Ce n'est pas demain la veille que le système de la consigne au Québec sera modernisé, malgré des pressions en ce sens depuis de nombreuses années. Radio-Canada a appris que le ministère de l'Environnement a soumis plusieurs mesures d'écofiscalité en vue du budget 2017-2018, dont une visant à augmenter la consigne sur les canettes de 5 ¢ à 10 ¢.
Un texte de Mathieu Dion, correspondant parlementaire à Québec
Les propositions du ministère n’ont toutefois pas été retenues. Sur le plan politique, le gouvernement avait établi qu’il n’y aurait aucune hausse de tarifs ni de taxes. Une augmentation de la consigne aurait donc pu être perçue négativement.

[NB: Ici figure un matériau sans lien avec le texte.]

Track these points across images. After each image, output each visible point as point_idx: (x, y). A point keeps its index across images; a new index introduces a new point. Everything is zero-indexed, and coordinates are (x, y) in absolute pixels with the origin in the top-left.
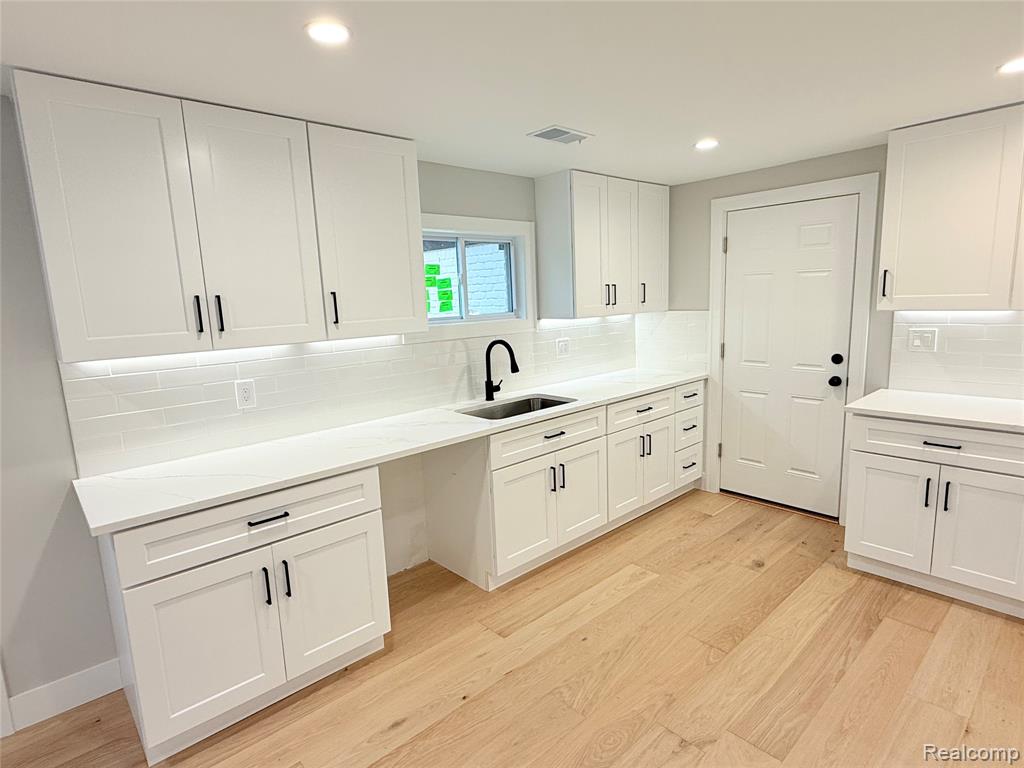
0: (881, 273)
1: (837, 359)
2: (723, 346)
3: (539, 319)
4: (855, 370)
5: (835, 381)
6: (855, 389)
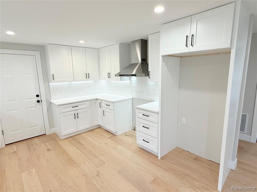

Fonctionnement de la consigne
Lors de l’achat d’une canette de boisson gazeuse, celle-ci vous coûte 5 ¢ de plus que le prix initial. Il s’agit d’un dépôt qui vous est remboursé lorsque vous rapportez la canette au détaillant.
Et une chose est claire d’après nos informations : à moyen terme, les bouteilles de vin demeureront exclues de la future réforme.
«Il commence à y avoir du mouvement, mais le gouvernement a fait un pas de côté.» - Stéphane Forget, Fédération des chambres de commerce du Québec
Toujours à la case départ
Pourtant, la réforme de ce système datant des années 80 est attendue depuis longtemps. Toujours selon nos informations, un groupe de travail formé de Recyc-Québec et de plusieurs partenaires touchés par la consigne a néanmoins recommencé à discuter de la réforme du système au cours des dernières semaines.
Les détails d’un document de propositions de Recyc-Québec en vue de moderniser la consigne avaient filtré dans le quotidien La Presse à la mi-octobre, jetant une douche froide sur le dossier. Parmi les propositions : la consignation de nouveaux contenants et une augmentation du prix de la consigne sur des canettes et des bouteilles. Une annonce du gouvernement devait même avoir lieu à l’automne.
Mais depuis, rien; seulement des discussions.
« Sommes-nous à la case départ? On est au même point qu’en 1984 », reconnaît Florent Gravel, président de l’Association des détaillants en alimentation du Québec. « Pour l’instant, on n’arrive pas à trouver une solution qui est à la fois environnementale et économique. »
Le défi est de trouver un équilibre entre les conséquences pour les détaillants de recevoir davantage de contenants consignés et, par ricochet, la réduction de la quantité de contenants qui se retrouvent dans le bac bleu. Aussitôt qu’une variable est modifiée, ce changement a des répercussions inattendues sur d’autres variables, a indiqué une source pour expliquer l’impasse.
Le silence règne
Compte tenu de la reprise récente des discussions, les différents partenaires se sont faits, pour la plupart, avares de détails pour ne pas nuire à la volonté d’en arriver à une entente.
Chez Recyc-Québec comme au cabinet du ministre du Développement durable, de l’Environnement et de la Lutte contre les changements climatiques, il nous a été impossible d’en savoir plus que la phrase suivante : « Nous travaillons toujours en collaboration avec les partenaires pour moderniser un régime qui date de plus de 30 ans. »
Cette réforme est devenue un projet cher au ministre David Heurtel à son arrivée au ministère en 2014. Mais le projet piétine depuis des années. Thomas Mulcair, alors ministre québécois de l’Environnement en 2005, avait eu l’intention de consigner les bouteilles d’eau. Plus tard, Pierre Arcand avait annoncé la modernisation du système en 2012, en vain.
« La pire chose, c’est qu’on n’en arrive pas à une entente et que le ministre légifère, nous a confié Florent Gravel, de l’Association des détaillants en alimentation du Québec. Tout le monde serait perdant. »
Taux de récupération (2014)
- Boissons gazeuses : 75,7 %
- Bière : 72,6 %
Source : Recyc-Québec
Espoir chez les environnementalistes
Le Front commun québécois pour une gestion écologique des déchets, seul groupe environnemental à militer activement pour une modernisation du système de la consigne, demeure convaincu que les partenaires pourront un jour aboutir à une solution équitable pour tous, tout en précisant que le temps presse après tant de tergiversations dans ce dossier.
« Il y a beaucoup de résistance, beaucoup de lobbys. On traite ça beaucoup sur l’aspect économique et moins sur l’aspect environnemental, déplore son directeur général, Karel Ménard. On parle de centaines de millions de dollars qui sont derrière tout ça. »
M. Ménard en appelle à « un geste politique qui serait marquant pour le ministre qui ferait le pas ».